Welcome to the website of the Inmas Workshop on Data Science 2021. This website contains links and files to all relevant content of the workshop.

Overview

This course is designed to provide a glimpse at modern computational approaches for the analysis of data sets. We cover the concepts of supervised learning and unsupervised learning and illustrate the usage of some popular methods in these frameworks by the means of popular toolboxes in Python.

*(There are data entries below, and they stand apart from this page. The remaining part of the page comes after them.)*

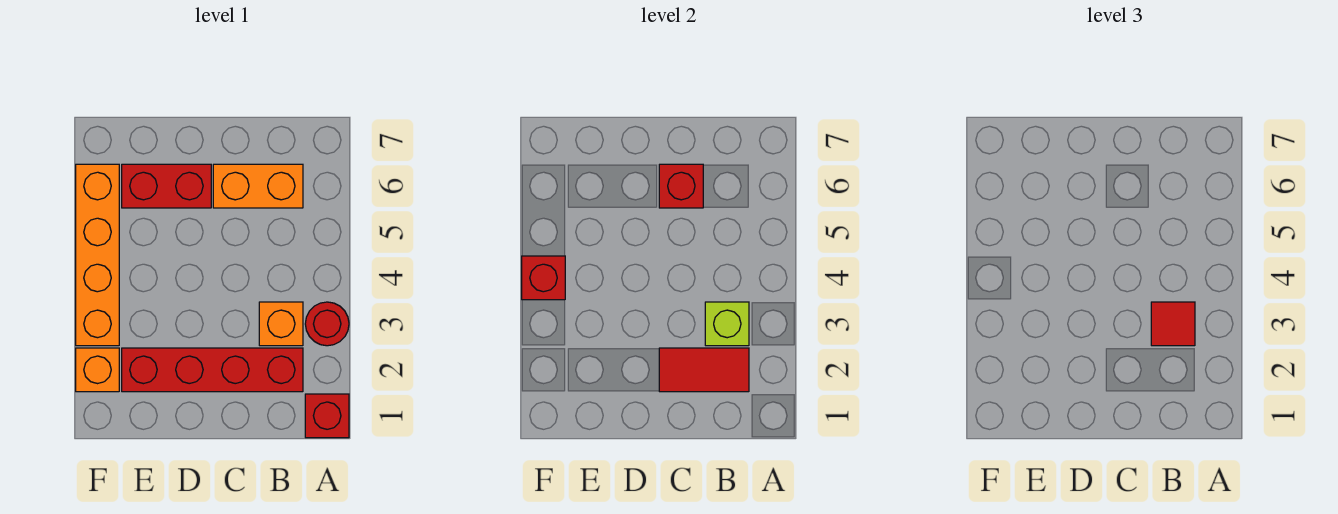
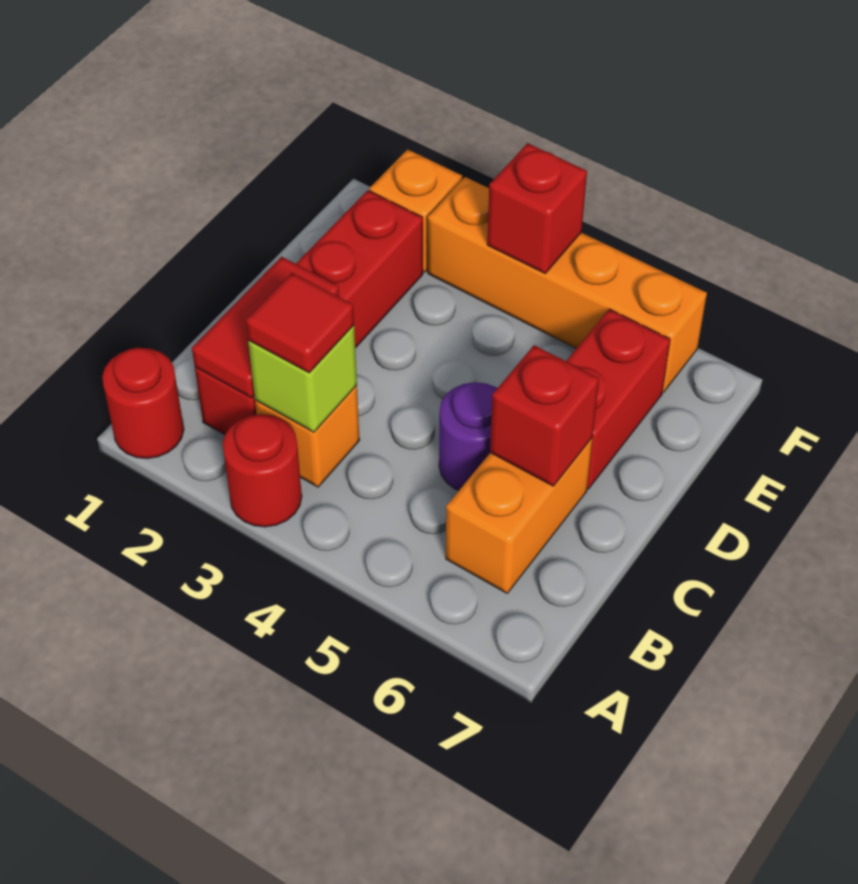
red brick A1 level 1 -> red round brick A1 level 1
none -> purple round brick C5 level 1

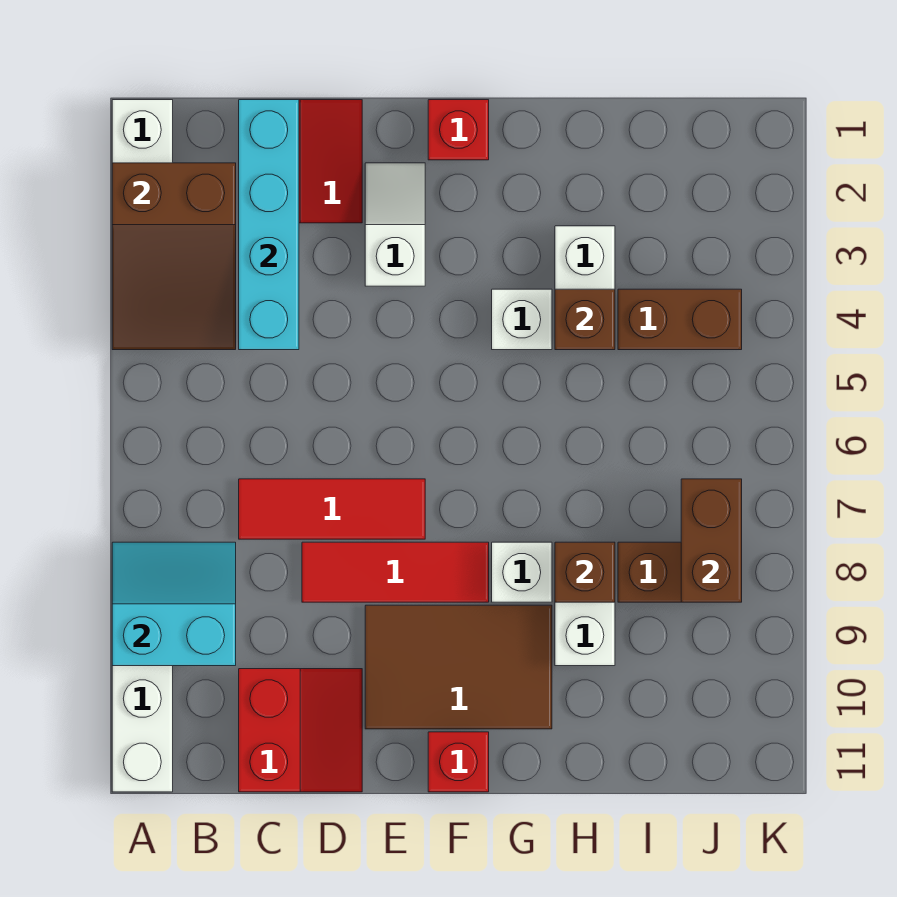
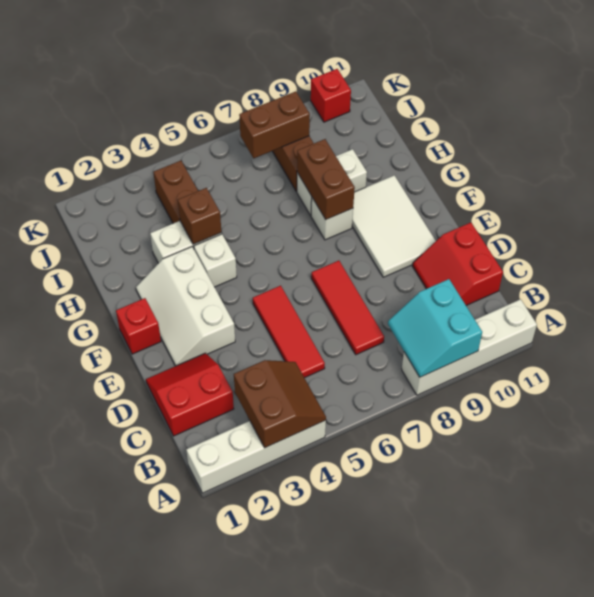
brown slope A2:B4 level 2 top 2 -> brown slope A3:B4 level 2 top 3
cyan brick C1:C4 level 2 -> none
red slope C10:D11 level 1 top C -> red slope C10:D11 level 1 top 11
red tile D8:F8 level 1 -> red tile C5:E5 level 1
white slope E2:E3 level 1 top 3 -> white slope E2:G3 level 1 top 3
brown tile E9:G10 level 1 -> white tile E9:G10 level 1
red brick F11 level 1 -> red brick K10 level 1
brown brick H8 level 2 -> brown brick G8:H8 level 2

As many data sets that are encountered in practice are inherently high-dimensional, we aim to gain intuition about the geometry of high-dimensional spaces and distributions, and shed light on computational aspects of some of the covered methods.

Workshop Schedule

As a preparation for the workshop, we encourage you to complete the pre-work before the first session on Friday, March 19.

Thurdsday, March 18

  • 7:00 PM ET: (Optional) Office Hour: Feedback & help with pre-work

Friday, March 19

Session I

  • 2:00 PM - 3:00 PM ET: Framework of Statistical Learning, Feature Design, Regression in High Dimensions
  • 3:00 PM - 5:00 PM ET: Project work in small groups

Saturday, March 20

Morning Session (Session II)

  • 9:00 AM - 10:00 AM ET: Classification Problems, Natural Language Processing
  • 10:00 AM - 12:00 PM ET: Project work in small groups

Afternoon Session (Session III)

  • 2:00 PM - 3:00 PM ET: Principal Component Analysis, Clustering
  • 3:00 PM - 5:00 PM ET: Project work in small groups

Sunday, March 21

Session IV

  • 9:00 AM - 10:00 AM ET: Neural Networks and Deep Learning
  • 10:00 AM - 12:00 PM ET: Project work in small groups

All sessions will be held via Zoom.

Instructor: Christian Kümmerle (Johns Hopkins University)
Teaching Assistants: Daniel Fuentes-Keuthan, Patrick Martin

After-Workshop Office Hours

  • Sunday, March 28, 11 AM ET
  • Monday, April 5, 7 PM ET

Computational Tools

This workshop will use practice exercises that will make use of the Python language, which is widely used for data science and machine learning due its property as a general purpose programming language and its modularity, which has attracted the development of a variety of powerful libraries.

The most relevant libraries we will use are:

  • NumPy: Basic manipulation of vectors and matrices.
  • SciPy: Scientific computing, in particular useful for linear algebra, optimization, signal and image processing.
  • matplotlib: Visualization and plotting.
  • seaborn: Package for visaulization, more high-level than matplotlib.
  • scikit-learn: Implementations of a wide range of machine learning
  • keras: Interface to deep learning libraries.